El último vagón
Enero de 2022. Mi matrimonio llegó a su fin después de años de vivir suspendida de un alambre. Un divorcio cordial.
Debía cambiar de ambiente para recuperar mi cordura y mi autoestima. La mujer desvalorizada por tantos de años de rutina y de lejanía afectiva reclamaba una salida al tedio.
Sabiendo que el éxito depende del esfuerzo y no de la suerte y que nada mágico sucedería si no me ponía en marcha, postulé para una beca que me empujara a cambiar mi destino. Y la conseguí. Sé que soy buena cuando me propongo algo.
Puse mar de por medio y me lancé sin red a lo desconocido, sin perspectiva de lo que encontraría.
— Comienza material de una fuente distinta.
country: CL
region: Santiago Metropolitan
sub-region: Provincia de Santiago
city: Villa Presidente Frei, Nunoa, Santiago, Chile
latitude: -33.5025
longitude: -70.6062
Cuando llegué a Barcelona supe que estaba en lo correcto. Me alejé de mi país triste, aletargada en el tiempo, vestida de color sepia y me encontré en esta ciudad catalana con la multitud más heterogénea. Todo llamó mi atención. La arquitectura, el contraste entre lo antiguo y lo moderno, los barrios, la coexistencia entre la población local y los inmigrantes. La diversidad impactó mi cerebro y lo exhortó, como un mandato urgente, a aceptarla. Barcelona es una auténtica torre de Babel.
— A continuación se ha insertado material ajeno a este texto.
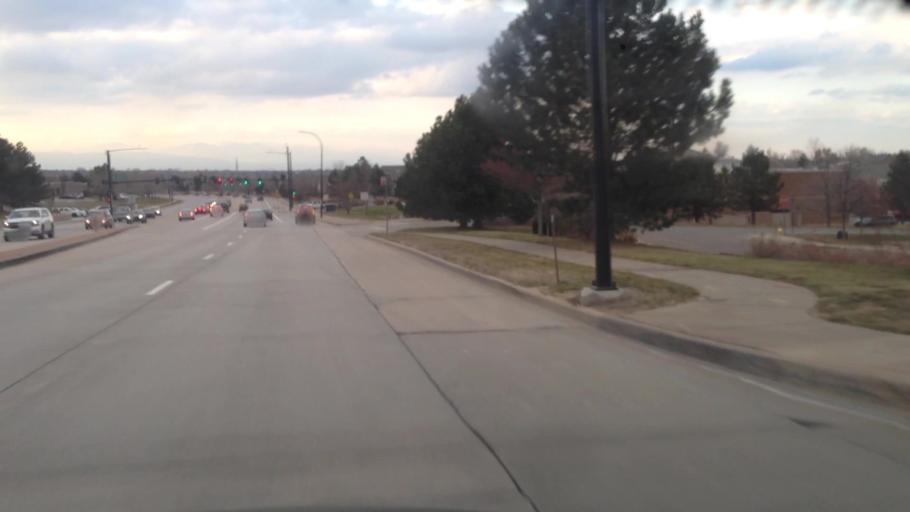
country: US
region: Colorado
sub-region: Douglas County
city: Carriage Club
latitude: 39.5408
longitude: -104.9116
Conseguí donde alojarme y rápidamente organicé mi nueva vida. Me sumergí en mi propio océano, en mi espacio infinito, en mi propia y elegida realidad.
Prontamente me acostumbre a moverme en el transporte público. Primero aprendí a viajar en bus. En un principio lo preferí al metro. En el bus eléctrico podía apreciar por donde iba y conocer los trayectos. El metro me resultaba complicado porque fácilmente me desorientaba en las salidas. Hasta que aprendí. Ahora, a más de un año de vivir en esta increíble ciudad, me muevo como pez en el agua.
La ruta hacia mi trabajo la hacía en tranvía. Cada día me subía en la estación Sant Adrià en la línea T4 con destino a Marina. Había elegido discurrir la vida, libre, desligada, sin establecer entre mi corazón y otros seres los lazos de una insoslayable e innecesaria dependencia.
Sentada cada día en el último vagón, observaba el mundo desde un ángulo diferente. Sin prisa. Me encontraba a mí misma como revestida de una capa de experiencia, de sabiduría, de paz. En el fondo tenía esperanzas de sanar por dentro. De darme una nueva oportunidad. Pero no buscaba nada ni a nadie. Sólo observaba.
En la rutina de mi viaje cotidiano comencé a identificar a algunas personas que coincidían conmigo. Y me di cuenta qué poca atención se prestan entre sí. Cada uno en su propio mundo, sumergidos en sus pensamientos, en su música, en sus móviles, en sus miserias o bonanzas. Sin tener miedo de morirse ni de estar vivo. Con escasos soplos de optimismo.
Y comencé a hilvanar historias, a imaginarme sus vidas, a preguntarme si contaban con un hombro mullido como consuelo, un cobijo, un bálsamo eficaz que los contuviera. Recordé de repente que yo no lo tenía. Tengo una pésima memoria para las cosas que arañan mi alma.
Cuando salí de la angustia decidí fabricarme el mundo, creando peldaños que me sacaran del pozo. Me inventé la vida. Necesitaba respirar, confiar, dejar ir y ver qué pasa. Ser feliz es una decisión que hay que tomar todos los días.
Con los ojos brillantes por lágrimas retenidas que anunciaban un llanto liberador me pregunté. ¿Cuán lejos puedo llegar? Y me di cuenta que esta aventura, la de vivir, es interminable.
Con una fiereza deslumbrante, con el gesto iluminado como si fuera un sortilegio, suspendí el avance de mis pensamientos y me dediqué a buscarte.
Te espero en mi próximo sueño. No llegues tarde.